BOOM. He fell, along with the person he had crashed into and their groceries. He wiped the blood off his nose with the back of his hand, nervously glancing at the person he had knocked over.

Fifteen-year-old Shiro had taken one look at him and decided to fight somebody. Fortunately, not Keith.

After Keith's tormentor ran away crying, Shiro had taken Keith back to his house. Atsuko, Shiro's mother, and Akihide, Shiro's grandfather, had barely laid eyes on the grocery-laden kid with blood dripping out of his nose before they too, decided that they were going to protect Keith.

Keith had struggled, day after day, to be worthy of the love that Atsuko showed him, to follow every lesson that Akihide had drilled into the two boys. And for a while, he did okay. He stopped fighting, stopped talking back to teachers. He made it into the Garrison, which, God knows, was only thanks to Shiro's relentlessness.

And then Shiro disappeared and everything fell apart. At home, Keith did his best to help out Atsuko, especially as Akihide got sick.

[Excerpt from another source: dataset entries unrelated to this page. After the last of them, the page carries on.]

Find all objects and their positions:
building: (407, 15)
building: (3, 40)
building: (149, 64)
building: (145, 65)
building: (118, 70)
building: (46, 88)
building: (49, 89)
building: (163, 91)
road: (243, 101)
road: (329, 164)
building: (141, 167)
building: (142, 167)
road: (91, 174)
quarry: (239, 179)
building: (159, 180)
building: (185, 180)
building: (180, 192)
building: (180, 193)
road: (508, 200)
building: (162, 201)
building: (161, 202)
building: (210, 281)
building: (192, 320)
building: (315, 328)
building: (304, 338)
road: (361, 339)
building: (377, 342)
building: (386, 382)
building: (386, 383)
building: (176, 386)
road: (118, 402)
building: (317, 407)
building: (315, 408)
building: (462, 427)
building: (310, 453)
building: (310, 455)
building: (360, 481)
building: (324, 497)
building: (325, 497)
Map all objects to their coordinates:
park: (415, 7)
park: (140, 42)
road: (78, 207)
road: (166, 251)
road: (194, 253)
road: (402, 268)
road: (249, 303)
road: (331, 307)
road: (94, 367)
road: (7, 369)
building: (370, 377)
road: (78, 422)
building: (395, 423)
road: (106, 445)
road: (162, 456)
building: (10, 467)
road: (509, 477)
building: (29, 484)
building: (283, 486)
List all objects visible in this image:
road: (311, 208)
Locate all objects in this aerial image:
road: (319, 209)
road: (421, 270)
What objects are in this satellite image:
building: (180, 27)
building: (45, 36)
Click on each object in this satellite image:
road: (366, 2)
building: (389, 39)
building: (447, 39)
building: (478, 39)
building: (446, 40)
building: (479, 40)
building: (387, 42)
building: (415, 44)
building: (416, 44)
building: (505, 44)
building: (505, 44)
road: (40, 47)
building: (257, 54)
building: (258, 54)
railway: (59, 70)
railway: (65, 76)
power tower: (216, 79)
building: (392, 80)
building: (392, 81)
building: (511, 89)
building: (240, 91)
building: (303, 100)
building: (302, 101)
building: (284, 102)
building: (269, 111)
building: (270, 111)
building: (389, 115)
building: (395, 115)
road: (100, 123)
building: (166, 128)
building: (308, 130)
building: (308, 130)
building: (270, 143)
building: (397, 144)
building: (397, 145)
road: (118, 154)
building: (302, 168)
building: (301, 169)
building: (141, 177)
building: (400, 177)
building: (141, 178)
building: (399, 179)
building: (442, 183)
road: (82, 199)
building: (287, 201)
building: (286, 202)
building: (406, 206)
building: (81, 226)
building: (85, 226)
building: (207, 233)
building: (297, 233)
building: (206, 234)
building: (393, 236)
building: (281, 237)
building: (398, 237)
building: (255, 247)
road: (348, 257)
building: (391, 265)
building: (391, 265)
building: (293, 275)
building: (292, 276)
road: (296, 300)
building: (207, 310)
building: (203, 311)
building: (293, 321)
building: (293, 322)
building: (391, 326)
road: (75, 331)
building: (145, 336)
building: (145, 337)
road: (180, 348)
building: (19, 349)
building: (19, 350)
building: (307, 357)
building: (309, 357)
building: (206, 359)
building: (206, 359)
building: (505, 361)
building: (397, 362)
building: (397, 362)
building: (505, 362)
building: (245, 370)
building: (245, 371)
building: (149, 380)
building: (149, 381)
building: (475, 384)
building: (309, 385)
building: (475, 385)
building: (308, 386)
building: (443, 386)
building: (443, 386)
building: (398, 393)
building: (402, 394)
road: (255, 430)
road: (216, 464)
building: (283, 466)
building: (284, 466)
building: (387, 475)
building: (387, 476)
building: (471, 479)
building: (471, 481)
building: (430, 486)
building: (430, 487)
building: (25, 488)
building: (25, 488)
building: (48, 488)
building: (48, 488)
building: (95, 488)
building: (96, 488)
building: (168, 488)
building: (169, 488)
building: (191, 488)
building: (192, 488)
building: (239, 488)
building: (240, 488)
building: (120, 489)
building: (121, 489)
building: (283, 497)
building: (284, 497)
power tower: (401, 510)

Keith wasn't home when Akihide died. He was in the back of a cop car, for punching out the teeth of a guy who thought that it would be funny to make a joke about "pilot error."

Failure after failure. Keith had closed himself off. When he went back to the Garrison for spring semester, it was fine, for a while. As long as Keith kept training, kept flying, kept working, he had it all under control. Until he didn't.

Keith remembered making that call to Atsuko after he got kicked out. Remembered his guilt and shame. Remembered the concern in her voice. Remembered feeling so unworthy of it. Hanging up, and deciding to go home, to that lonely shack.

Keith didn't regret the decision to cut himself off from his foster mom. He genuinely believed she was better off without him. But the longer he spent in space, the more he wished he'd said goodbye.

"Keith?" Allura's voice shattered through his thoughts. "Keith, are you all right?"

He shook his head. "Yeah. Uh, someone has to watch the castle."

He hated how weak that excuse sounded, even to his own ears.

"I'm going to call Coran, he can handle the castle on his own," Allura said. Keith couldn't think of another excuse to avoid the mess he had created for himself.

"Oh, okay."

Forty minutes later, Keith knocked on the door of the only place that felt like home. When Atsuko opened the door, she just looked at him. Keith felt like that eight-year-old kid again as her eyes filled up with tears. She smiled, and he knew, right then, that all was forgiven.